Using np.unpackbits can be problematic if the input array is big since the resulting array can be too big to fit in RAM, and even if it does fit in RAM, this would be far from being efficient since the huge array have to be written and read from the (slow) main memory. The same thing apply for CPU caches: smaller arrays can generally be computed faster. Moreover, np.unpackbits have a quite big overhead for small arrays.

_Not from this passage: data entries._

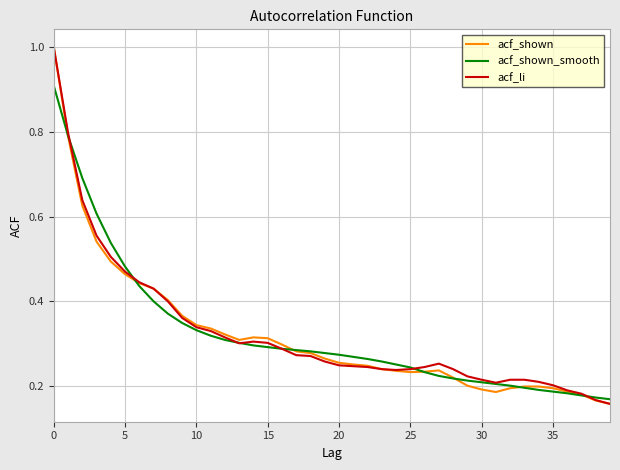

How many lines are shown in the chart?

3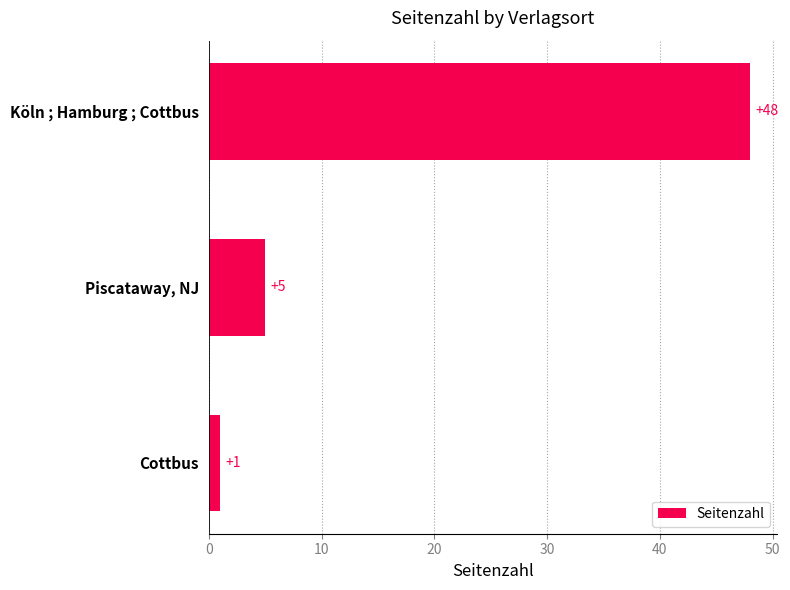

List the labels in order of value, smallest first.

Cottbus, Piscataway, NJ, Köln ; Hamburg ; Cottbus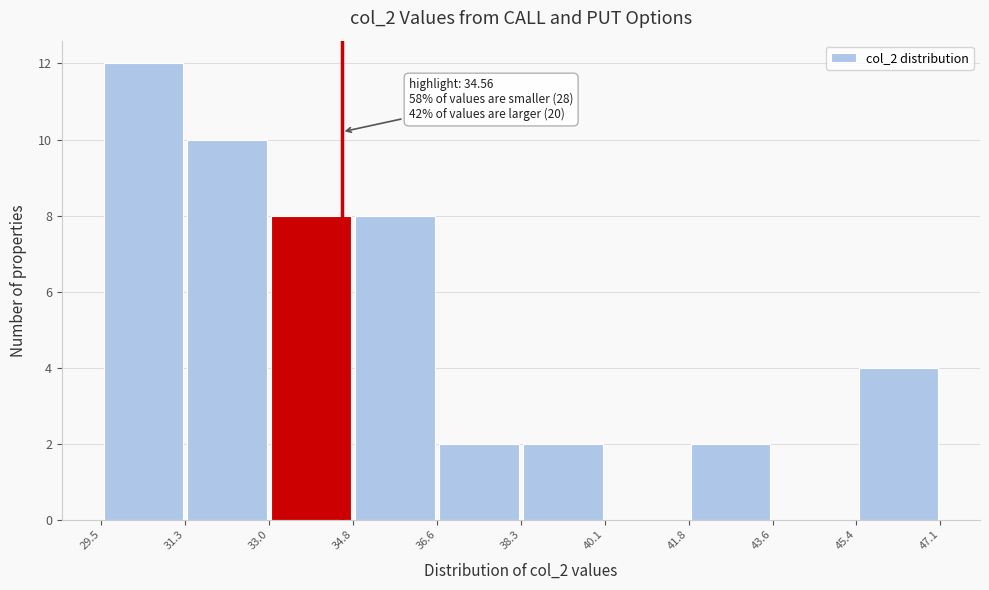

Which range on the x-axis has the tallest bar?

29.5 to 31.3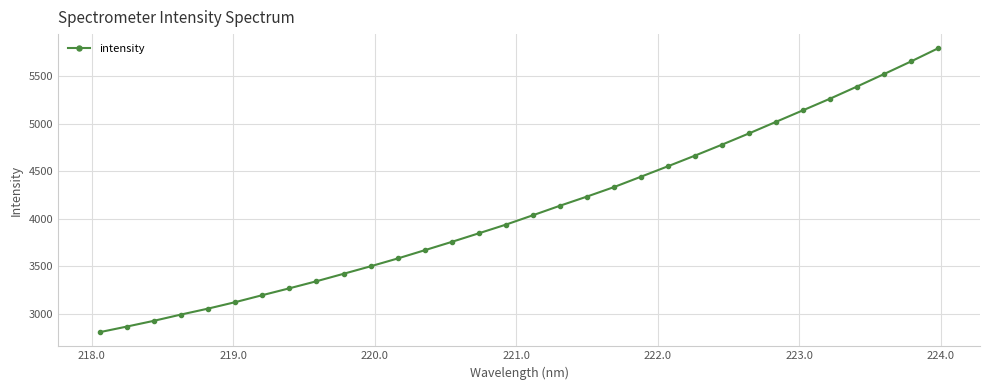

What is the value of the 30th point from the left?

5525.3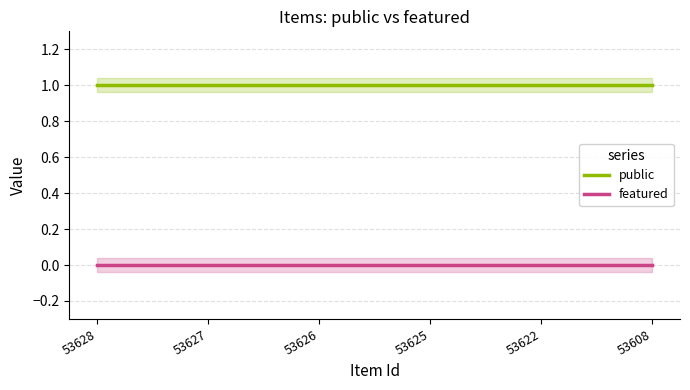

Does the chart display data point markers on the line(s)?

No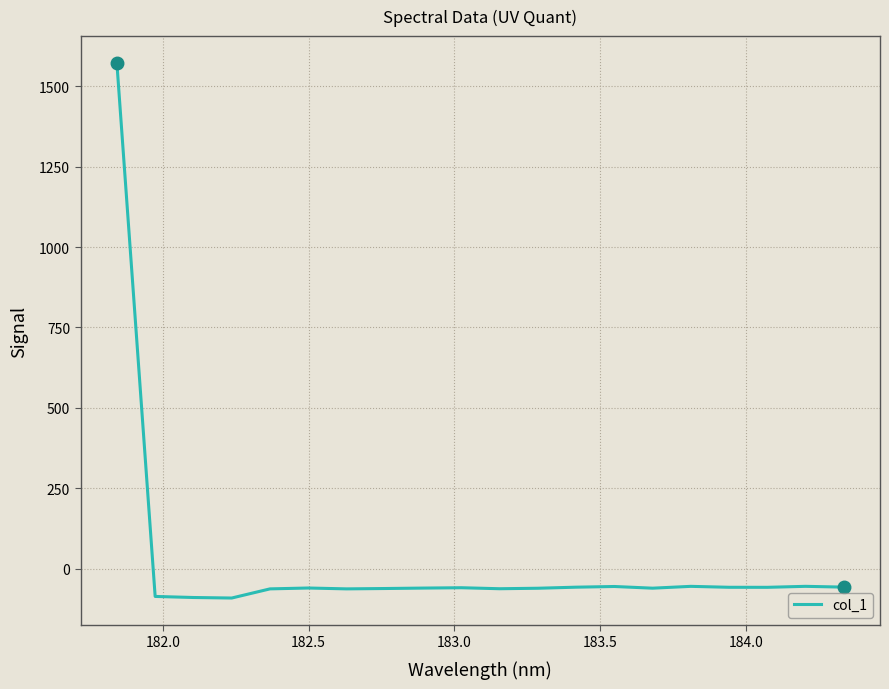

What is the smallest value displayed?

-91.0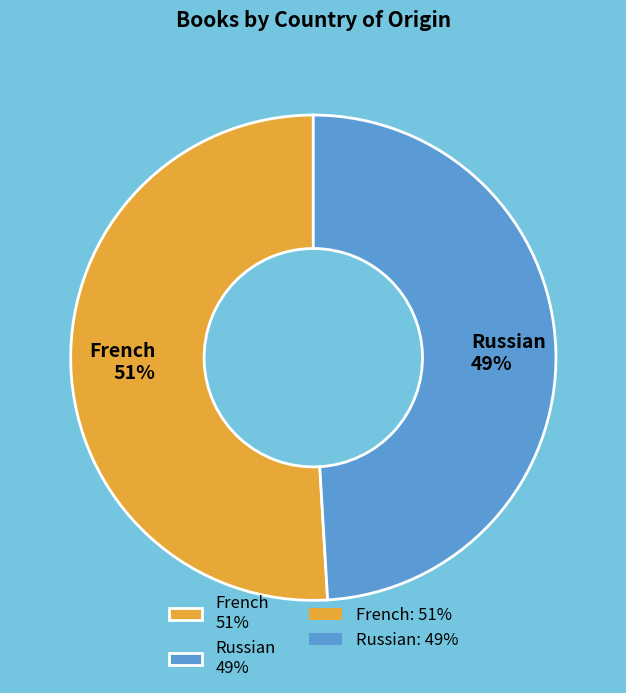

To the nearest percent, what is the difference between the French and Russian slice percentages?

2%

AFAIK, this is not possible to do this operation very efficiently in Numpy while using a small amount of RAM (ie. using np.unpackbits, as pointed out by @mathfux). However, Numba can be used to speed up this computation, especially for small arrays. Here is the code:

@nb.njit('int32[::1](uint8[:,::1], int_)')
def bitSum(packed, m):
    n = packed.shape[0]
    assert packed.shape[1]*8-7 <= m <= packed.shape[1]*8
    res = np.zeros(m, dtype=np.int32)
    for i in range(n):
        for j in range(m):
            res[j] += bool(packed[i, j//8] & (128>>(j%8)))
    return res

If you want a faster implementation, you can optimize the code by working on fixed-size tiles. However, this makes the code also more complex. Here is the resulting code:

@nb.njit('int32[::1](uint8[:,::1], int_)')
def bitSumOpt(packed, m):
    n = packed.shape[0]
    assert packed.shape[1]*8-7 <= m <= packed.shape[1]*8
    res = np.zeros(m, dtype=np.int32)
    for i in range(0, n, 4):
        for j in range(0, m, 8):
            if i+3 < n and j+7 < m:
                # Highly-optimized 4x8 tile computation
                k = j//8
                b0, b1, b2, b3 = packed[i,k], packed[i+1,k], packed[i+2,k], packed[i+3,k]
                for j2 in range(8):
                    shift = 7 - j2
                    mask = 1 << shift
                    res[j+j2] += ((b0 & mask) + (b1 & mask) + (b2 & mask) + (b3 & mask)) >> shift
            else:
                # Slow fallback computation
                for i2 in range(i, min(i+4, n)):
                    for j2 in range(j, min(j+8, m)):
                        res[j2] += bool(packed[i2, j2//8] & (128>>(j2%8)))
    return res

Here are performance results on my machine:

On the example array:
Initial code:    62.90 us   (x1)
numpy_sumbits:    4.37 us   (x14)
bitSumOpt:        0.84 us   (x75)
bitSum:           0.77 us   (x82)

On a random 2000x2000 array:
Initial code:  1203.8  ms   (x1)
numpy_sumbits:    3.9  ms   (x308)
bitSum:           2.7  ms   (x446)
bitSumOpt:        1.5  ms   (x802)

The memory footprint of the Numba implementations is much better too (at least 8 times smaller).